Ted Gideonse reviews 'Stagestruck: Theater, Aids and the Marketing of Gay America' by Sarah Schulman

Published December 22, 1998 8:00PM (EST)

When Sarah Schulman went to review "Rent" in 1996, unlike almost every other theater critic in New York, she was decidedly underwhelmed. She thought that the rock opera about AIDS and New York's East Village was "a bit flat" and distorted the history of the AIDS crisis. Worse, for Schulman anyway, was the fact that half of the plot seemed ripped off from her own 1990 novel "People in Trouble." She didn't mention this in her review, though, and in hindsight probably regrets that decision: "Rent" went on to win four Tonys and the Pulitzer Prize, and has become the biggest theater success of the last decade. Schulman eventually tried to sue, but her quest to get anyone to listen to her was nearly fruitless. Instead, Schulman, a respected novelist ("Shimmer," "After Delores") and longtime AIDS activist, wrote "Stagestruck: Theater, AIDS, and the Marketing of Gay America," a book that combines her bizarre Kafka-esque tale and an utterly damning analysis of the popular cultural depictions of AIDS and homosexuality.

The book is not "My Case Against Rent." Broken into three parts, only the first and aptly titled section, "Rent: The Dirt," deals explicitly with Schulman's failed fight for copyright justice. It's the most engrossing section, though, especially if you follow New York theater. Was Frank Rich's wife really that nasty? Who is the literary agent code-named "Morticia"? You feel for the slightly paranoid and bitter Schulman, because she makes an excellent case and seems to have been victimized. Schulman didn't have the law on her side, however.
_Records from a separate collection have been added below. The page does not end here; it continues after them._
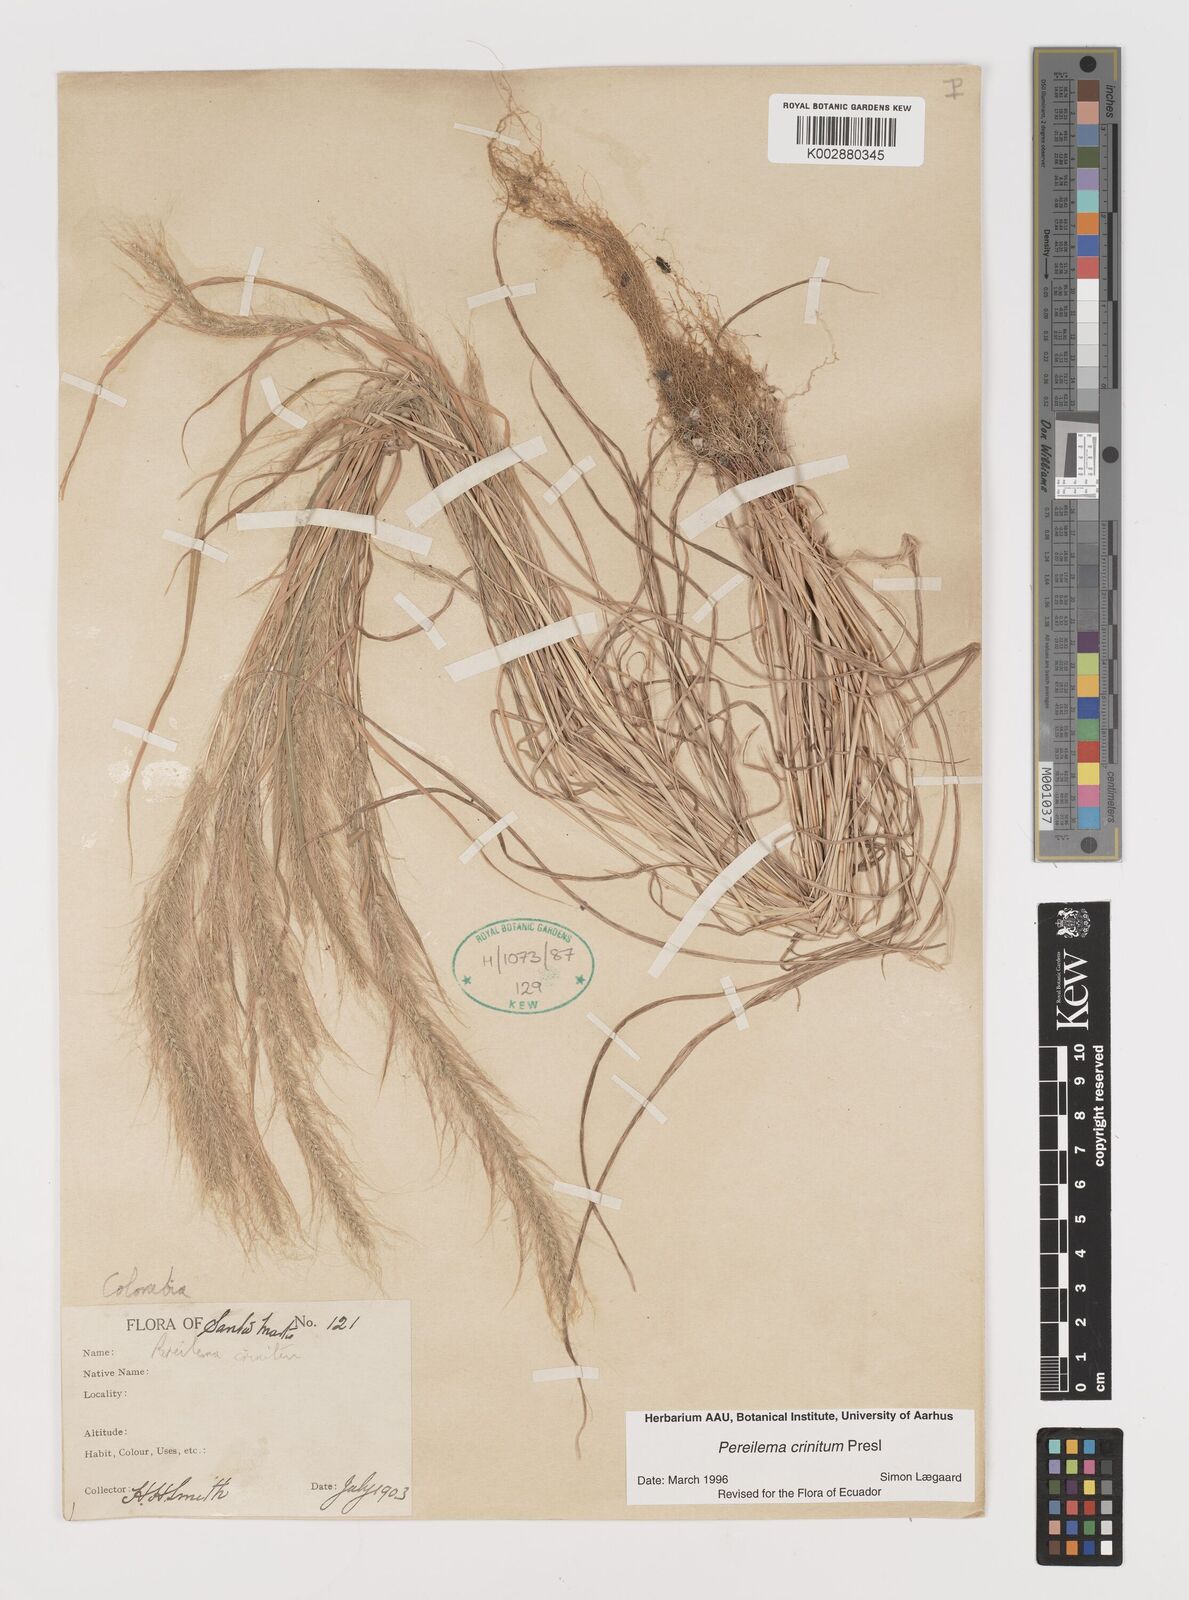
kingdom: Plantae
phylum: Tracheophyta
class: Liliopsida
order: Poales
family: Poaceae
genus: Muhlenbergia
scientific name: Muhlenbergia pereilema
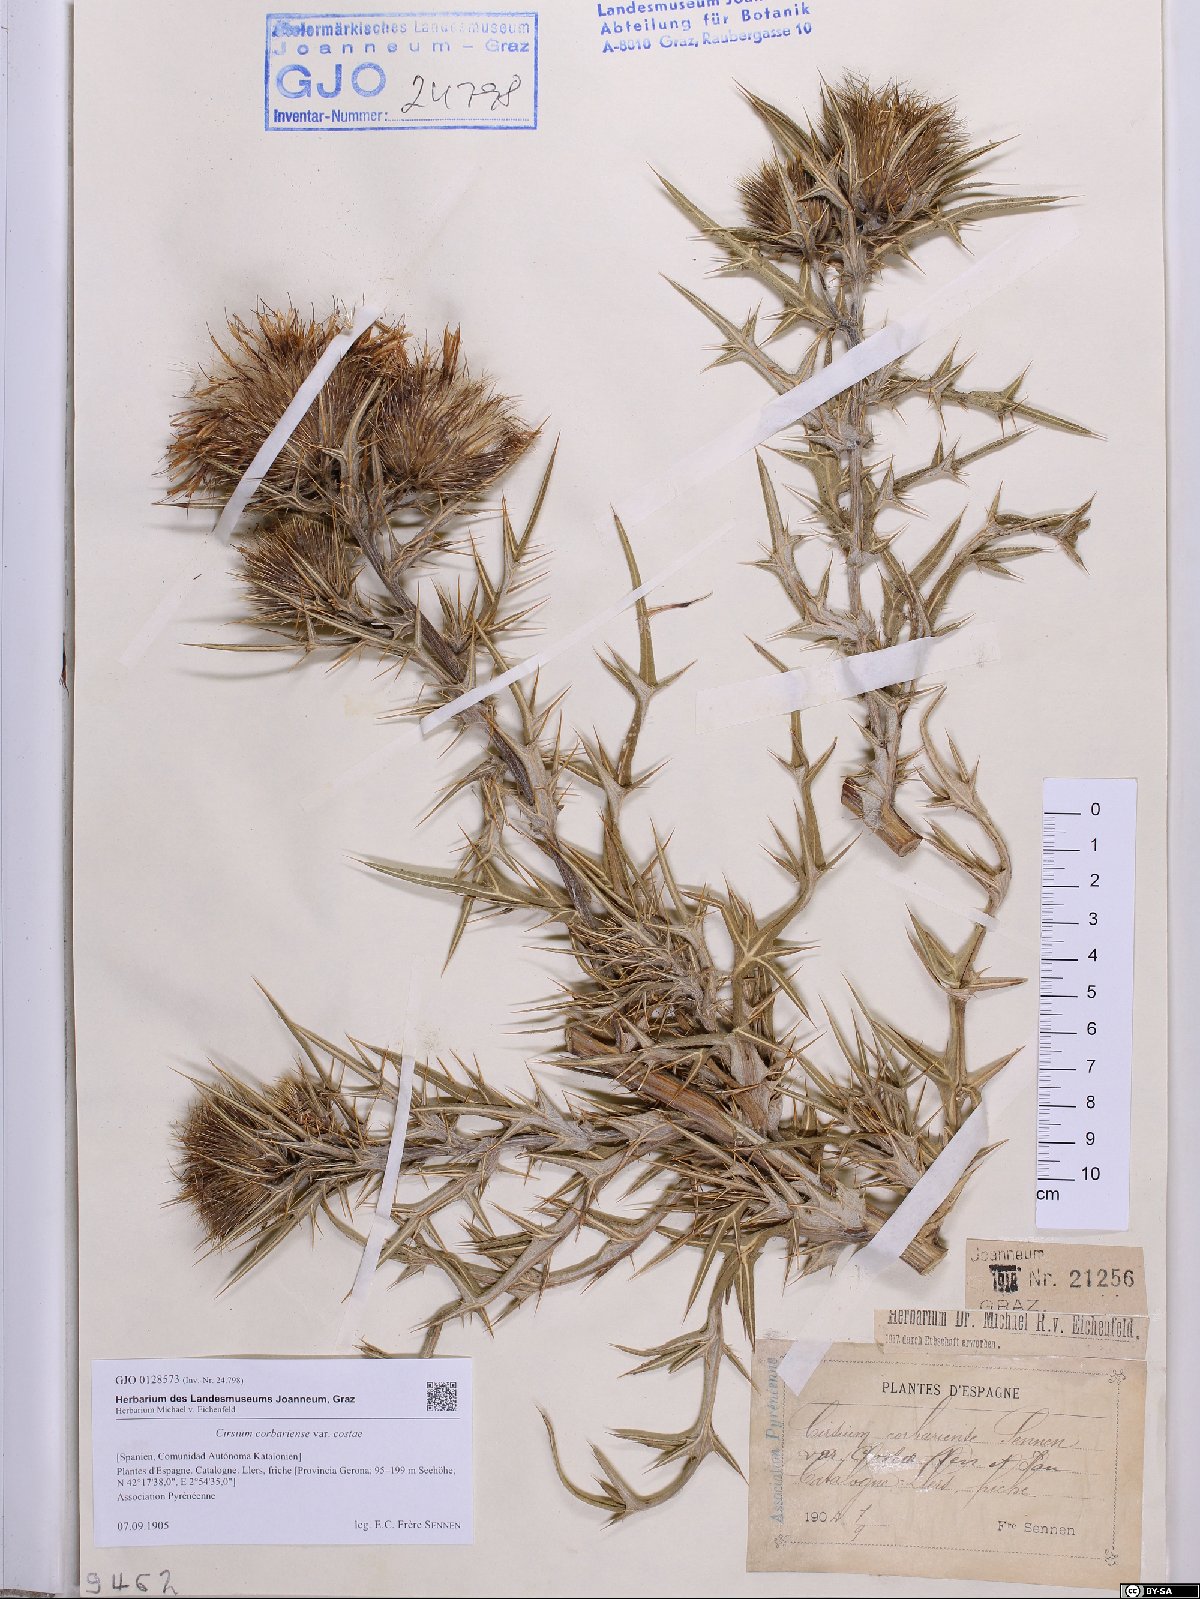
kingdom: Plantae
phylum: Tracheophyta
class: Magnoliopsida
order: Asterales
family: Asteraceae
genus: Lophiolepis
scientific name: Lophiolepis eriophora
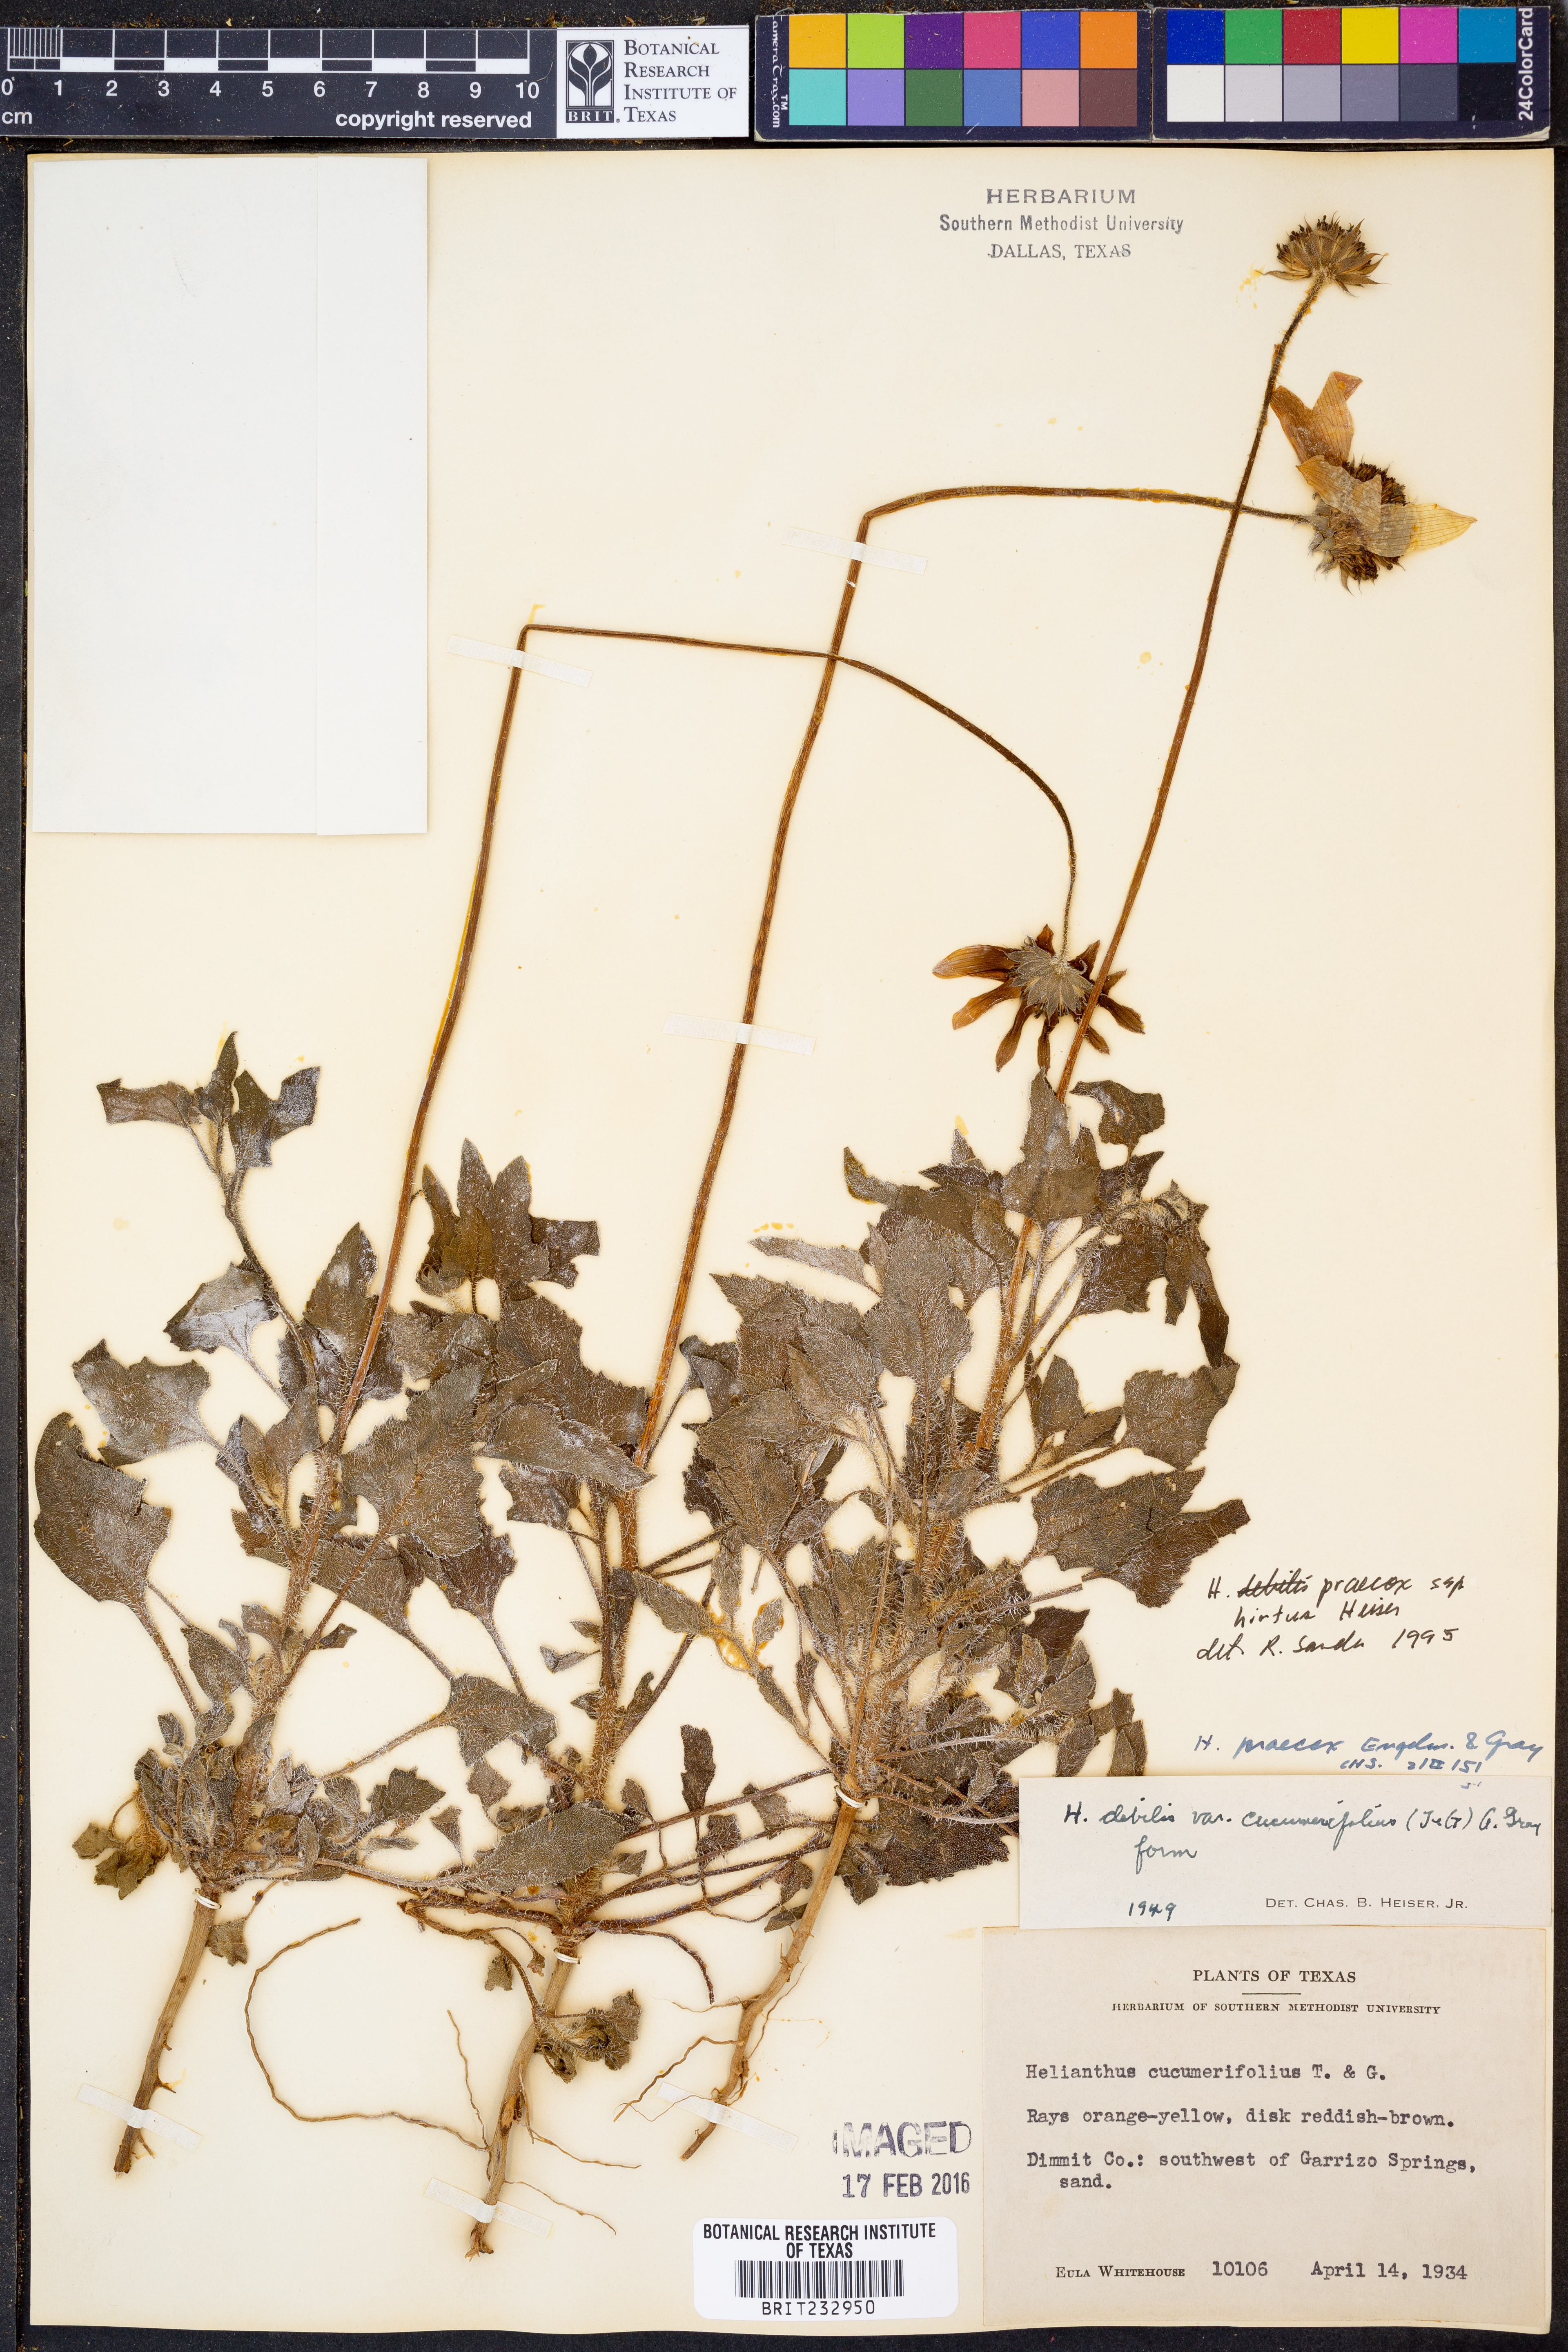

It seems fairly clear that her plot, characters and setting were stolen, but alas, only words are copyrightable.

After dishing the gossip, Schulman loads her gun and fires. In Jonathan Larson's book for "Rent," the gay and lesbian characters of "People in Trouble" play a big part, but Schulman argues that a heterosexual couple with AIDS (taken from "La Bohhme") becomes the center of the dramatic arc. "'Rent' was about how straight people were the heroes of AIDS," she says. But for much of the epidemic, she rightly points out, gay men with AIDS were abandoned by straight people. To Schulman, one of the first members of ACT-UP, "Rent" was a lie.

Her second chapter describes shows that went up the same year as "Rent" that were truthful about AIDS, homosexuality, race and the plight of the urban poor -- however, she says, no one went to see them. Schulman leaves no one unaccused: In her third chapter, she argues that the gay community, in its search for economic and political acceptance, has been complicit in this deformation of the truth. Why? Popular and monetary success come with playing well in Peoria. "Vehicles like 'Rent,' 'Philadelphia' and other AIDS stories promoted by straight people portray a world in which heterosexuals have nothing to account for, to reflect on, or to regret in their behavior toward people with AIDS and gays and lesbians in general."

Schulman is right. But if "Rent's" central plot was about lesbians and gay men, the show probably would not have become the $1 billion industry it is; the much more brilliant and true "Angels in America" didn't even make a profit. Anger doesn't sell, and it doesn't permeate the walls of the dominant society. Whether Schulman would like to admit it or not, "Rent," with its straight-friendly narrative, has enabled thousands of people to see, and at least partially understand, the way the other side lives.

By Ted Gideonse

Ted Gideonse writes for Newsweek and the Advocate.